Impulse-response coefficients (that represent a differentiation)

• Nov 27th 2011, 08:42 AM
courteous
Impulse-response coefficients (that represent a differentiation)
Quote:

These weighted-impulse-response $\displaystyle h$ coefficients (should) represent a differentiator:
$\displaystyle h = \frac{1}{3}(-1, -2, 0, 2, 1)$
If $\displaystyle x[n]$ is the input sample, what is then the output $\displaystyle y[n]$?

Is it this: $\displaystyle y[n] = \frac{1}{3}\big(-x[n-4] - 2x[n-3] + x[n-1] + 2x[n]\big)$ ? (Wondering)

Thank you.
• Nov 27th 2011, 09:12 AM
chisigma
Re: Impulse-response coefficients (that represent a differentiation)
courteous wrote...

... these weighted impulse response h coefficients should represent a differentiator:

$\displaystyle h= \frac{1}{3}\ (-1,-2,0,1,2)$

A differentiator has typically linear phase and that means that its impulse response must be antysimmetrical, so that [probably] the impulse response is...

$\displaystyle h= \frac{1}{3}\ (-1,-2,0,2,1)$

Kind regards

$\displaystyle \chi$ $\displaystyle \sigma$
• Nov 27th 2011, 11:44 AM
courteous
Re: Impulse-response coefficients (that represent a differentiation)
chisigma, you're (of course) correct ... that was a typo (fixed it in OP)

Can you help me out?
• Nov 27th 2011, 11:54 AM
chisigma
Re: Impulse-response coefficients (that represent a differentiation)
The response to an imput sequence x(n) is...

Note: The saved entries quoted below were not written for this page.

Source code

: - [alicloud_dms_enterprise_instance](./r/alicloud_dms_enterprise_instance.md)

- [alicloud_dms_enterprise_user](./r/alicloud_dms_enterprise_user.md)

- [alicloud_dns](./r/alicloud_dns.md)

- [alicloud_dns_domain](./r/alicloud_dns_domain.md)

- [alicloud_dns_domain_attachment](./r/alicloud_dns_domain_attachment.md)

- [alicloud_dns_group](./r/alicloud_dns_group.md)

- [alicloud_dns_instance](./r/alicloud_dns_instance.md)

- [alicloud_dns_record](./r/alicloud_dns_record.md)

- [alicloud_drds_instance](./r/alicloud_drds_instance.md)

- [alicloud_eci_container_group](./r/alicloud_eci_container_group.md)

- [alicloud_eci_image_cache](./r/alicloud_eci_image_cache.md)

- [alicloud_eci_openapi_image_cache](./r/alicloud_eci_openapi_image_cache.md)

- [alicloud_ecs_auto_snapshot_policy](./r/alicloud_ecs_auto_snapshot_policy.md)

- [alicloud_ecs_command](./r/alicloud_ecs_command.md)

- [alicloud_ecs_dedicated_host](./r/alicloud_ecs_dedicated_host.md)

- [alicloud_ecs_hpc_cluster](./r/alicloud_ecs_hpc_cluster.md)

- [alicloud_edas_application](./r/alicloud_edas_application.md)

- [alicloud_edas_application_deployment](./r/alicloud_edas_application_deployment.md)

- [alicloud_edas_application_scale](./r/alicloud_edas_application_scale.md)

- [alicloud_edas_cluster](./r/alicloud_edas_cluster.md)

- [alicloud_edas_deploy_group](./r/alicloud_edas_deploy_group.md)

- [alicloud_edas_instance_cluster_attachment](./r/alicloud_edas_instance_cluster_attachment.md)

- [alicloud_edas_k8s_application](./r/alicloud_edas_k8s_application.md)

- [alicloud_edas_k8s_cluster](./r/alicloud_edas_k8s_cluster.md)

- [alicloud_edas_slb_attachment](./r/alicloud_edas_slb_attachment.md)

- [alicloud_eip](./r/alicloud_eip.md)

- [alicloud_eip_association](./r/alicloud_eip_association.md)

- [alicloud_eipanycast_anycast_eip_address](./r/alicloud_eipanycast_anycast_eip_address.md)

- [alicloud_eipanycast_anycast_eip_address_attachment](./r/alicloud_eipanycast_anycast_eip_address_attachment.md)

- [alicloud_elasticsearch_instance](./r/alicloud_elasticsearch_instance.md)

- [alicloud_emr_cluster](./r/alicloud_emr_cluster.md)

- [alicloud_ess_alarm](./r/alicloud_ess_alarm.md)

$\displaystyle y(n)= \sum_{k=0}^{4} h(k)\ x(n-k) = \frac{1}{3}\ \{- x(n) -2\ x(n-1) +2\ x(n-3) + x(n-4)\}$ (1)

Kind regards

$\displaystyle \chi$ $\displaystyle \sigma$
• Nov 27th 2011, 12:08 PM
courteous
Re: Impulse-response coefficients (that represent a differentiation)
Thank you! What is the (1) thing at the end? Just a reference mistakenly copied along?